The new automation suggests a future in which “jobs” no longer allocate access to daily life and daily dignity in anything like an acceptable manner. Fair access to education, housing, culture, social stability, hope – this is a fading dream.
And then there are the worlds of energy and climate, where large scale distributional flashpoints are everywhere.
* Think to all the trillions of dollars worth of coal, and oil, and gas that can never be burned. Not unless we intend to entirely deglaciate the planet. And think to the scale of the challenge here. Keeping the “unburnable carbon” in the ground is going to mean economic disruption on a grand scale. There are going to be big winners and big losers.
* Think to the Paris climate treaty, which can only succeed if it lays down a “fair shares” path by which the wealthy and the poor work together to quickly and cooperatively phase out fossils, and phase in renewables. This is anything but a simple technology problem – which is why the climate treaty may, in the end, be the largest economic treaty of all time.
* Think to the export-driven, manufacturing-led development paths by which low-skill countries like China began their climb out of poverty, and think to all the strivers – India, Vietnam, dozens of others – that still hope to follow in China’s footsteps. And consider what it would mean if new automation systems closed off their paths.
The dream of the climate movement is one in which clean-technology combines with “equitable access” to yield a world of sustainable prosperity for all. But given the challenges of the coming century, what will it take to make such a dream believable?
Let me tell you why I’m guardedly hopeful
Naomi Klein argues, in her book This Changes Everything, that the climate crisis presents us with a powerful new way of thinking big. That it in fact forces us to do so. My argument, a closely related one, is that the climate crisis, narrowly conceived, is not a big enough problem to solve.
The reference here is to Dwight Eisenhower, who once said that “Whenever I run into a problem I can’t solve, I always make it bigger.”
This is sometimes called the Eisenhower Principle, and it sure seem to me to deserve more attention.
Because in a time of big history, thinking small is a recipe for disaster.
This is why I’ve tried to bring the story of the Second Machine Age into the story of the Greenhouse Century. Automation brings big history into individual lives in a way that makes it understandable. Work is personal. So is unemployment and underemployment. So too are drought and extreme storms. So too, by extension, is the larger storyline.

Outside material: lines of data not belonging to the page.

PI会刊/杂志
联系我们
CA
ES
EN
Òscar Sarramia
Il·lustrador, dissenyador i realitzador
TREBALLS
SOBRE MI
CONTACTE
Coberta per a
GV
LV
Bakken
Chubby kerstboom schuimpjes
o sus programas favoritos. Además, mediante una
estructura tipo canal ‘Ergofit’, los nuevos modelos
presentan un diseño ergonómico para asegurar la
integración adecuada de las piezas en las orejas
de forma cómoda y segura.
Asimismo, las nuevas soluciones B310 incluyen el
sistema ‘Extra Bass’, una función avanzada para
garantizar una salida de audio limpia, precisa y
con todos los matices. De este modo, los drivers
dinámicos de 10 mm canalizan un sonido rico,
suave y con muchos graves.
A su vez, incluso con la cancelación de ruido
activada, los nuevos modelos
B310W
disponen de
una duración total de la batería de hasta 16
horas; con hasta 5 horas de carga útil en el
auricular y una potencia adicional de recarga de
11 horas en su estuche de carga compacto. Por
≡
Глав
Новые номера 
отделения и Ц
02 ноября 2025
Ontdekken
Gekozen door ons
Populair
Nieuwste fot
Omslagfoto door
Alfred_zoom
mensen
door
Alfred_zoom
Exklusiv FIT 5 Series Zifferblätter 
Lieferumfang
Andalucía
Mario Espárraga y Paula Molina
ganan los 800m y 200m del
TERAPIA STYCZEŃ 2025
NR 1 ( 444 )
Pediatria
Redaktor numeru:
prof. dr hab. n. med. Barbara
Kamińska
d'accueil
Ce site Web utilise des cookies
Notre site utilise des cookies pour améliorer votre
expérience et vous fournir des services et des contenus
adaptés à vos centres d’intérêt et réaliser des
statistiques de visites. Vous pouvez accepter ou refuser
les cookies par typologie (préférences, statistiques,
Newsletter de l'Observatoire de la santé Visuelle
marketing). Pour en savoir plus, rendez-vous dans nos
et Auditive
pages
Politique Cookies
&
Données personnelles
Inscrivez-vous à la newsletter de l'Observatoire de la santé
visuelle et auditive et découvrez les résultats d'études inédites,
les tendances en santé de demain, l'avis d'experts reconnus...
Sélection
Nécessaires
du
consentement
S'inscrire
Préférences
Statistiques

Sometime in 2016, an amazing event is going to take place.
Why do I bring this up?
Because, as anthropologist Jared Diamond warned in his 2005 classic, Collapse, the societies in which decision-making elites are able to retreat behind protective barricades, and to insulate themselves from the sufferings of the larger population, are exactly the societies that do not adapt to pressing circumstances.
Exactly the societies that, particularly when confronted with environmental and social limits, “choose to fail.”
The climate problem, properly considered, IS big enough to solve.
First, by admitting – along with the Pope – that economic injustice and climate catastrophe are two sides of one coin.
Second, by realizing that the best ways forward are those that address both sides of the problem at the same time. Ways that depolarize the economic divide even as they lay the ground for a rapid climate transition.
There are lots of good ideas for how to do this. Thousands of ideas. Green jobs and green Infrastructure. The Basic Guaranteed income. Cap and Dividend. Strong social and environmental rules at all levels of the economy. The deliberate choice to make high-technology work for all, and not just for the lucky few. A universal climate treaty that’s explicitly designed to lift up the poor.
The list is long, but the point is simple: we have to think big, and we have to do it now.
Because whatever else happens or doesn’t happen, we haven’t got a hope of stabilizing the climate unless we rapidly shift trillions of dollars a year from fossils to renewables. And this isn’t going to happen by itself.
We can do this. We have the tools. One of these days, we’ll face the enormity of the stakes.
That will really be a day to remember.